48. On security, the Applicants urged the court to take the same security as offered being land parcels whose title deeds were surrendered to court as security for the due performance of such decree or order as may ultimately be binding on the Applicants. In KILIMANJARO SAFARI CLUB LTD –VS- COUNTY COUNCIL OF OLE KEJUADO (2013) Ogola J stated:
“Security, if it is monetary should not necessarily equal the decretal sum, but should where the decretal sum is a hefty sum, be enough to demonstrate good faith on the part of the Applicant that it will settle the entire decree if the appeal fails. Putting the amount of security too high would deny the Applicant its constitutional right of appeal. Putting it too low may deny the Respondent the fruits of its judgment should the appeal fail.”
49. In COMMERCIAL BANK LTD -VS- SUN CITY PROPERTIES LTD & 50 OTHERS where Mabeya J,held:
“...In an application for stay, there are always two competing interests that must be considered. These are that a successful litigant should not be denied the fruits of his judgment and that an unsuccessful litigant exercising his undoubted right of appeal should be safeguarded from his appeal being rendered nugatory. These two competing interests should be balanced. In a bid to balance the two competing interests, the courts usually make an order for suitable security for due performance of the decree as the parties wait for outcome of the appeal. …….”
50. The court takes cognizance of the fact that the Respondent decree holder is at liberty to execute decree of the subordinate court as affirmed by this court in this appeal, against the appellants without necessarily selling the securities placed before this court as there are many modes of executing decree of the court.

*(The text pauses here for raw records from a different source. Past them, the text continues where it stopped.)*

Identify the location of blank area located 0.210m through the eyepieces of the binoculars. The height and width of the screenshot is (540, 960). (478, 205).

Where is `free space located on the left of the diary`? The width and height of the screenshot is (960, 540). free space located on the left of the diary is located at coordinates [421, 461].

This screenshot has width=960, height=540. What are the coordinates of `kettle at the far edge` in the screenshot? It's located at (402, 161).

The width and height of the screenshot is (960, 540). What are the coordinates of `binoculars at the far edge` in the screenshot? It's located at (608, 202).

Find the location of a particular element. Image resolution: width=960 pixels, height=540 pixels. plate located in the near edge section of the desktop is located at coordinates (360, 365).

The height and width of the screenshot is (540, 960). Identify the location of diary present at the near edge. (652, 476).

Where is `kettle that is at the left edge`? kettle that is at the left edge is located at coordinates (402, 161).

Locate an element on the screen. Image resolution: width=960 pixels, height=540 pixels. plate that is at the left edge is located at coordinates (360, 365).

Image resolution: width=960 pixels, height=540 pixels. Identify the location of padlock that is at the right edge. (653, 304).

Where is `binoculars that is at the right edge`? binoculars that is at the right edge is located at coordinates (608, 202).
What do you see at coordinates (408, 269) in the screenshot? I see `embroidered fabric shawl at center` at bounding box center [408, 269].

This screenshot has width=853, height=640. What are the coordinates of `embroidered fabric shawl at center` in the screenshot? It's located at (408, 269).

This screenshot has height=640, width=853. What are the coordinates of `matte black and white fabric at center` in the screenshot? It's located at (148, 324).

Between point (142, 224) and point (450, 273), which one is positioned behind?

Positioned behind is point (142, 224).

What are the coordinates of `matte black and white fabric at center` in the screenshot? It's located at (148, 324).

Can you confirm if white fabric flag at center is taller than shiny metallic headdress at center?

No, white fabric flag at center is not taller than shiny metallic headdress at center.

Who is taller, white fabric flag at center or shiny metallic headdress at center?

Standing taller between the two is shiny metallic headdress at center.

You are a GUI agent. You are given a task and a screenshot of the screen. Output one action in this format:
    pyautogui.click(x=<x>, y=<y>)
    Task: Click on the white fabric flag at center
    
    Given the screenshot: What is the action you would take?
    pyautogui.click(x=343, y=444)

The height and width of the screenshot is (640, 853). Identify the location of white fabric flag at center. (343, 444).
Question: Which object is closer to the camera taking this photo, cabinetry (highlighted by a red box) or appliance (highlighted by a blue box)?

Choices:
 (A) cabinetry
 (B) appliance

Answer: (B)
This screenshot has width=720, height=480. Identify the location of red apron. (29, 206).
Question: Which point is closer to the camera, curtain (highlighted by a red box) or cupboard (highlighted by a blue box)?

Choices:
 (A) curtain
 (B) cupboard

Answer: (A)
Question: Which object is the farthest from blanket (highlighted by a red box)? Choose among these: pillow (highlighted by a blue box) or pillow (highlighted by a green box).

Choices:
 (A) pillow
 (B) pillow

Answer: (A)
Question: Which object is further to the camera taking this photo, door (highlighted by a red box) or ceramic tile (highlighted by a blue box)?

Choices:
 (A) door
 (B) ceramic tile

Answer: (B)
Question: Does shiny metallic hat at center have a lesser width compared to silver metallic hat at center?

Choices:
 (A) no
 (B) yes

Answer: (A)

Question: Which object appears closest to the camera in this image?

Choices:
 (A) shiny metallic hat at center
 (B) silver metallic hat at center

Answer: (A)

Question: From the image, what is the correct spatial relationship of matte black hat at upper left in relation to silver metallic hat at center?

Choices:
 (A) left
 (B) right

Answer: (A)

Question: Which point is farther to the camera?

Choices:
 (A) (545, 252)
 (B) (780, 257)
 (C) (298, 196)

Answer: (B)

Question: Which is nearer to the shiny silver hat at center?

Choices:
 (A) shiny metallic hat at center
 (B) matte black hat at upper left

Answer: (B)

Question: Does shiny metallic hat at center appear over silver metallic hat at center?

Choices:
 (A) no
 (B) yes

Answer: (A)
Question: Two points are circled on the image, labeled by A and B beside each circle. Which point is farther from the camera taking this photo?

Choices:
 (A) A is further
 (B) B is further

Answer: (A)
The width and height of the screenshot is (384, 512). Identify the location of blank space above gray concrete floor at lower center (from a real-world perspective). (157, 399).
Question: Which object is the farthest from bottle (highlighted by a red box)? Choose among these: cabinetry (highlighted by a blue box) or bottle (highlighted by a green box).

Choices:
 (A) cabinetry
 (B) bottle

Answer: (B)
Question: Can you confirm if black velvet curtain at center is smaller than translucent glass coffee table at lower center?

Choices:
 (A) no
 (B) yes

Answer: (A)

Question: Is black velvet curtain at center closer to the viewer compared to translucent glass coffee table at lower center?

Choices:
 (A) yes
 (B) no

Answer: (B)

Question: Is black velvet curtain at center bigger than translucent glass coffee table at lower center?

51. On the basis of all the above, I find that the threshold for stay of execution pending appeal has been met by the applicants. I therefore order for stay of execution of decree of the lower court giving rise to this appeal pending appeal to the Court of Appeal on the following conditions:
a. That applicants’ Land Title Deeds in their original forms together with professional valuation reports for the respective parcels of land Nos. SIAYA/NYAGUDA/1242 and SIAYA/NYAGUDA/2235 and their current Search certificates as surrendered in court to serve as security for performance of the decree as condition for stay of execution of decree in the subordinate court pending hearing and determination of this appeal vide order made in Civil Miscellaneous Application No. 3 Of 2018 on 19th September 2018 be retained into court for purposes of these proceedings.I grant the appellants twenty one (21) days of this day to comply with this condition.
b. That a restriction be and is hereby placed on the said Land Title Nos. SIAYA/NYAGUDA/1242 and SIAYA/NYAGUDA/2235 and the Siaya County Land Registrar is hereby directed to place such restrictions on the two parcels of land until the appeal as intended is heard and determined or until further orders of this court. The Deputy Registrar to serve this order and ruling upon the Land Registrar, Siaya County for compliance.
c. The Respondents shall have costs of these two applications for review and for stay of execution of judgment of the trial court as affirmed by this court pending the intended appeal.
d. Orders accordingly.
Dated Signed and Delivered at Siaya this 28th Day of May 2020 via skype due to Covid 19 situation.